_To do_
Which lines have the string "февраля"? Copy all of them from the entries below.

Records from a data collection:
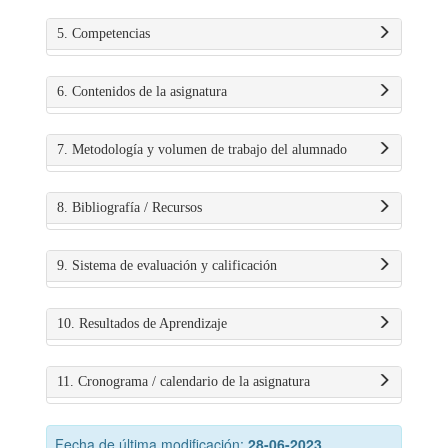
5. Competencias
6. Contenidos de la asignatura
7. Metodología y volumen de trabajo del alumnado
8. Bibliografía / Recursos
9. Sistema de evaluación y calificación
10. Resultados de Aprendizaje
11. Cronograma / calendario de la asignatura
Fecha de última modificación:
28-06-2023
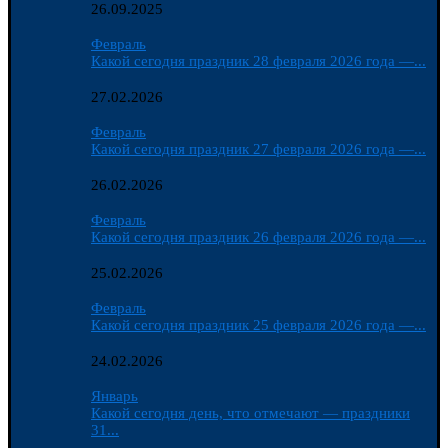
26.09.2025
Февраль
Какой сегодня праздник 28 февраля 2026 года —...
27.02.2026
Февраль
Какой сегодня праздник 27 февраля 2026 года —...
26.02.2026
Февраль
Какой сегодня праздник 26 февраля 2026 года —...
25.02.2026
Февраль
Какой сегодня праздник 25 февраля 2026 года —...
24.02.2026
Январь
Какой сегодня день, что отмечают — праздники
31...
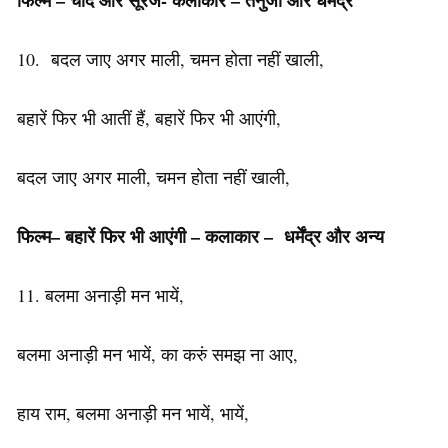
फिल्म – चांद और सूरज- कलाकार – तनुजा और धर्मेंद्र
10. बदल जाए अगर माली, चमन होता नहीं खाली,
बहारें फिर भी आतीं हैं, बहारें फिर भी आएंगी,
बदल जाए अगर माली, चमन होता नहीं खाली,
फिल्म
–
बहारें
फिर
भी
आएंगी
–
कलाकार –
धर्मेंद्र
और
अन्य
11. बलमा अनाड़ी मन भायें,
बलमा अनाड़ी मन भायें, का करुं समझ ना आए,
हाय राम, बलमा अनाड़ी मन भायें, भायें,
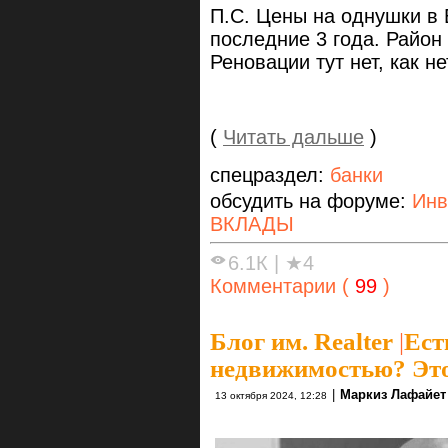
П.С. Цены на однушки в 
последние 3 года. Район 
Реновации тут нет, как н
(
Читать дальше
)
спецраздел:
банки
обсудить на форуме:
Инв
ВКЛАДЫ
6.1К
|
★4
Комментарии (
99
)
Блог им. Realter
|
Ест
недвижимостью? Это
|
Маркиз Лафайет
13 октября 2024, 12:28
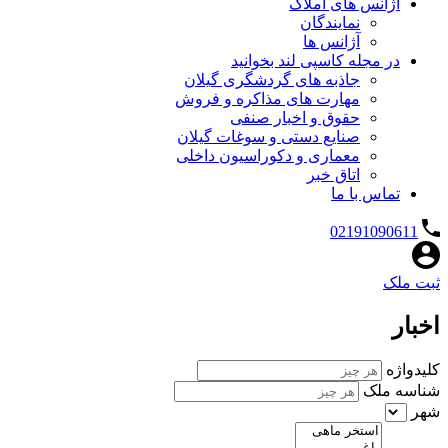
آژانس های املاک
نمایندگان
آژانس ها
در مجله کاسپی لند بخوانید
جاذبه های گردشگری گیلان
مهارت های مذاکره و فروش
حقوق و اخبار صنفی
صنایع دستی و سوغات گیلان
معماری و دکوراسیون داخلی
اتاق خبر
تماس با ما
02191090611
ثبت ملک
اخبار
کلیدواژه
شناسه ملک
شهر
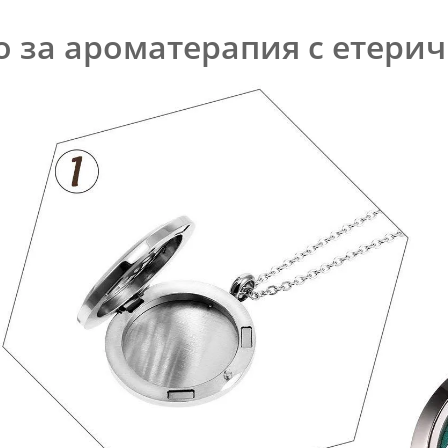
о за ароматерапия с етери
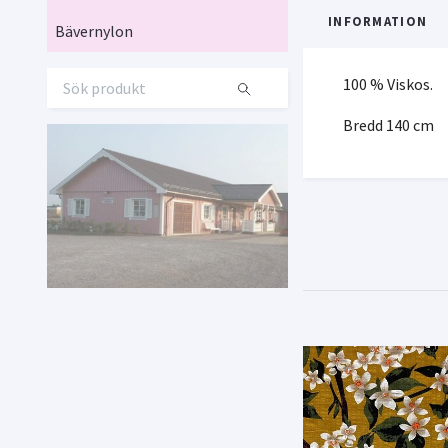
INFORMATION
Bävernylon
100 % Viskos.
Bredd 140 cm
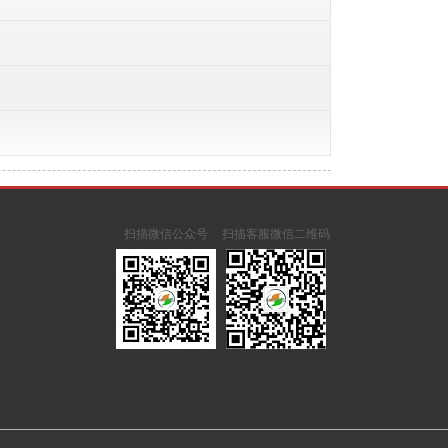
扫描微信公众号
扫描客服微信二维码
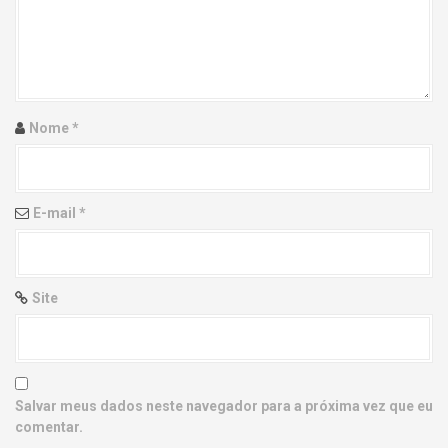
g
a
t
i
Nome
*
o
n
E-mail
*
Site
Salvar meus dados neste navegador para a próxima vez que eu
comentar.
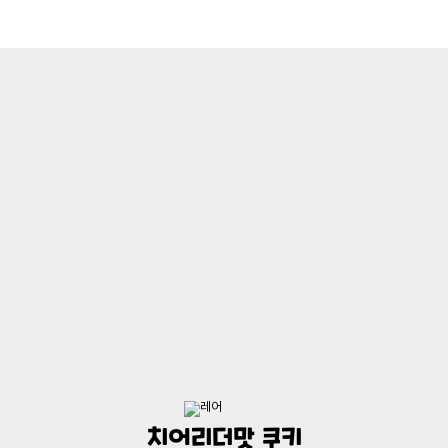
치어리더맛 쿠키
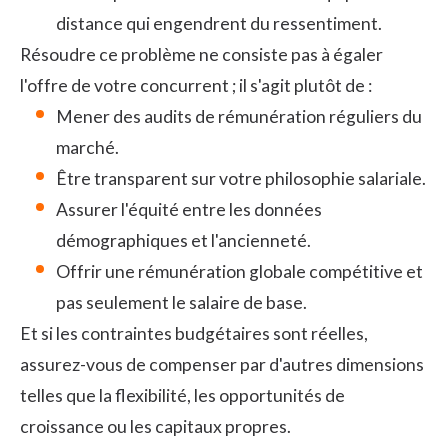
distance qui engendrent du ressentiment.
Résoudre ce problème ne consiste pas à égaler
l'offre de votre concurrent ; il s'agit plutôt de :
Mener des audits de rémunération réguliers du
marché.
Être transparent sur votre philosophie salariale.
Assurer l'équité entre les données
démographiques et l'ancienneté.
Offrir une rémunération globale compétitive et
pas seulement le salaire de base.
Et si les contraintes budgétaires sont réelles,
assurez-vous de compenser par d'autres dimensions
telles que la flexibilité, les opportunités de
croissance ou les capitaux propres.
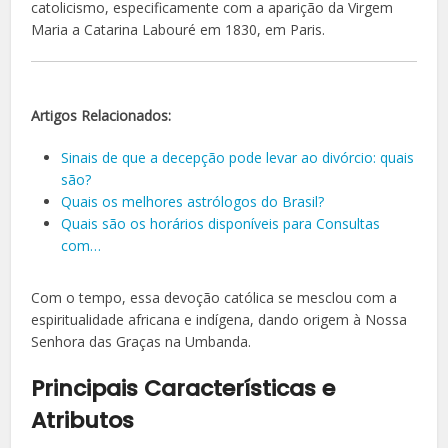
catolicismo, especificamente com a aparição da Virgem
Maria a Catarina Labouré em 1830, em Paris.
Artigos Relacionados:
Sinais de que a decepção pode levar ao divórcio: quais
são?
Quais os melhores astrólogos do Brasil?
Quais são os horários disponíveis para Consultas
com…
Com o tempo, essa devoção católica se mesclou com a
espiritualidade africana e indígena, dando origem à Nossa
Senhora das Graças na Umbanda.
Principais Características e
Atributos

_Reply_
Какой сегодня праздник 28 февраля 2026 года —...
Какой сегодня праздник 27 февраля 2026 года —...
Какой сегодня праздник 26 февраля 2026 года —...
Какой сегодня праздник 25 февраля 2026 года —...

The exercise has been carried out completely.